Diversamente, l’allenamento per la resistenza muscolare si caratterizza per l’uso di carichi sub-massimali intorno al 50 – 60% dell’1RM per un numero di serie che va dalle 12 alle 20.

È stato recentemente dimostrato che l’utilizzo di alte ripetizioni e bassi carichi non è in grado di stimolare adeguatamente lo sviluppo di nuove unità contrattili all’interno del muscolo.

La manipolazione delle variabili dell’allenamento deve essere conforme agli obiettivi preposti. Difficilmente un metodo di allenamento è completamente sbagliato. Una programmazione fatta a regola d’arte prevede l’impiego di varie metodiche che permettono di avere sempre un trend positivo nella progressione dei risultati.

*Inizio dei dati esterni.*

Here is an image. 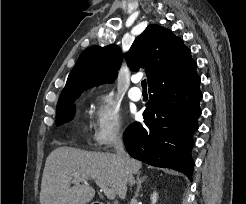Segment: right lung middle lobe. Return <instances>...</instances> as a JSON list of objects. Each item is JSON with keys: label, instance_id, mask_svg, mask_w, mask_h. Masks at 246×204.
Masks as SVG:
<instances>
[{"label": "right lung middle lobe", "instance_id": "obj_1", "mask_svg": "<svg viewBox=\"0 0 246 204\" xmlns=\"http://www.w3.org/2000/svg\"><path fill=\"white\" fill-rule=\"evenodd\" d=\"M79 96H71L60 99L56 108V125H62L71 121L74 117L75 108L73 101Z\"/></svg>", "mask_w": 246, "mask_h": 204}]
</instances>
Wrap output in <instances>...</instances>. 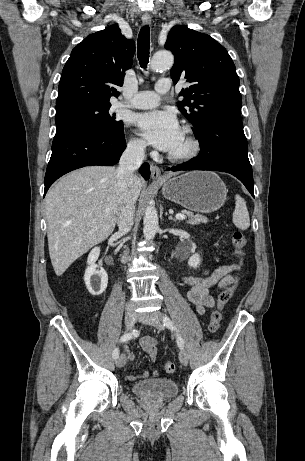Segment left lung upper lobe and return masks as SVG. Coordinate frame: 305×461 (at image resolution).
<instances>
[{
  "instance_id": "obj_1",
  "label": "left lung upper lobe",
  "mask_w": 305,
  "mask_h": 461,
  "mask_svg": "<svg viewBox=\"0 0 305 461\" xmlns=\"http://www.w3.org/2000/svg\"><path fill=\"white\" fill-rule=\"evenodd\" d=\"M165 48L175 56L173 82L186 80L191 84L180 92L184 100L178 102V108L194 126V133L210 119L241 113L235 65L216 40L185 26H175L168 34Z\"/></svg>"
}]
</instances>
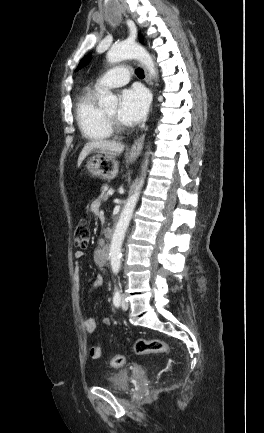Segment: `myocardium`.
Segmentation results:
<instances>
[{
	"label": "myocardium",
	"instance_id": "myocardium-1",
	"mask_svg": "<svg viewBox=\"0 0 264 433\" xmlns=\"http://www.w3.org/2000/svg\"><path fill=\"white\" fill-rule=\"evenodd\" d=\"M104 114L106 116V119L112 129H114L116 132L121 133L124 132L126 129L125 127L116 119L115 116L110 115L107 111L104 110Z\"/></svg>",
	"mask_w": 264,
	"mask_h": 433
}]
</instances>
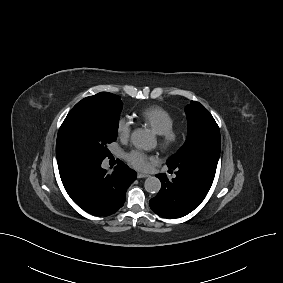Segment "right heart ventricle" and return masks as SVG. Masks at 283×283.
<instances>
[{"instance_id":"right-heart-ventricle-1","label":"right heart ventricle","mask_w":283,"mask_h":283,"mask_svg":"<svg viewBox=\"0 0 283 283\" xmlns=\"http://www.w3.org/2000/svg\"><path fill=\"white\" fill-rule=\"evenodd\" d=\"M139 119L157 134L173 126L174 117L170 112L159 106H150L141 110Z\"/></svg>"}]
</instances>
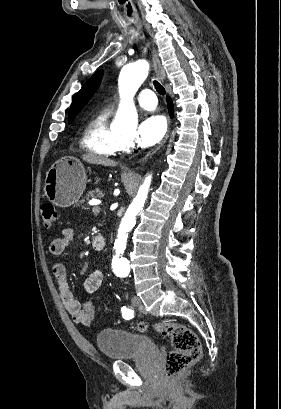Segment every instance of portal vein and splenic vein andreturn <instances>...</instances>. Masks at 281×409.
Returning <instances> with one entry per match:
<instances>
[{
  "mask_svg": "<svg viewBox=\"0 0 281 409\" xmlns=\"http://www.w3.org/2000/svg\"><path fill=\"white\" fill-rule=\"evenodd\" d=\"M92 210H93V216L94 217H99L101 215V212H100L101 209H100L99 206H97V205L94 206Z\"/></svg>",
  "mask_w": 281,
  "mask_h": 409,
  "instance_id": "1",
  "label": "portal vein and splenic vein"
}]
</instances>
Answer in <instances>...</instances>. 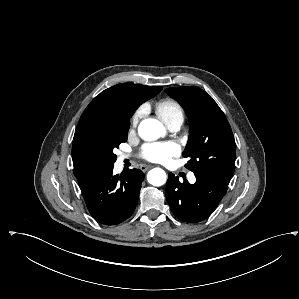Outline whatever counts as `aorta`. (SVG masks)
Here are the masks:
<instances>
[{
	"mask_svg": "<svg viewBox=\"0 0 299 299\" xmlns=\"http://www.w3.org/2000/svg\"><path fill=\"white\" fill-rule=\"evenodd\" d=\"M165 133L163 124L153 118L144 119L138 126L139 136L146 141L156 140ZM148 182L153 186H162L166 183L167 175L161 168H153L147 174Z\"/></svg>",
	"mask_w": 299,
	"mask_h": 299,
	"instance_id": "1",
	"label": "aorta"
}]
</instances>
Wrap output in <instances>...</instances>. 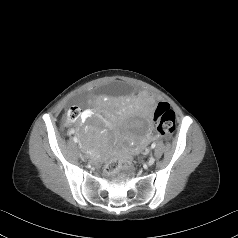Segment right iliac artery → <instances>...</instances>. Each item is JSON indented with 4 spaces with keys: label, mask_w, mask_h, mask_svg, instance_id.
I'll use <instances>...</instances> for the list:
<instances>
[{
    "label": "right iliac artery",
    "mask_w": 238,
    "mask_h": 238,
    "mask_svg": "<svg viewBox=\"0 0 238 238\" xmlns=\"http://www.w3.org/2000/svg\"><path fill=\"white\" fill-rule=\"evenodd\" d=\"M73 140L75 141V142H78V138L75 136V137H73Z\"/></svg>",
    "instance_id": "1"
}]
</instances>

Recuperi più lunghi possono essere un problema nel caso non si disponga di molto tempo da dedicare all’allenamento, in questo caso le soluzioni possibili sono tre:

  • Utilizzare carichi maggiori e diminuire il numero di ripetizioni e serie
  • Utilizzare le superserie agonista/antagonista per ottimizzare il tempo a disposizione (esempio: fare 5 serie da 5 di stacco da terra e distensione su panca con i manubri)
  • Allenare un solo gruppo muscolare o una catena cinetica a seduta aumentando il numero di sedute settimanali.

In conclusione, la scelta di utilizzare un recupero breve o lungo è dettata esclusivamente dal tipo di risultato che vogliamo ottenere. È fondamentale definire a priori gli obiettivi che vogliamo raggiungere, conoscere ciò che vogliamo è il primo passo verso il successo. Il secondo passo sarà valutare, attraverso delle batterie di test, lo stato corrente di forma fisica. Da qui, tenendo conto dei risultati della valutazione, possiamo sviluppare un programma funzionale agli obiettivi preposti.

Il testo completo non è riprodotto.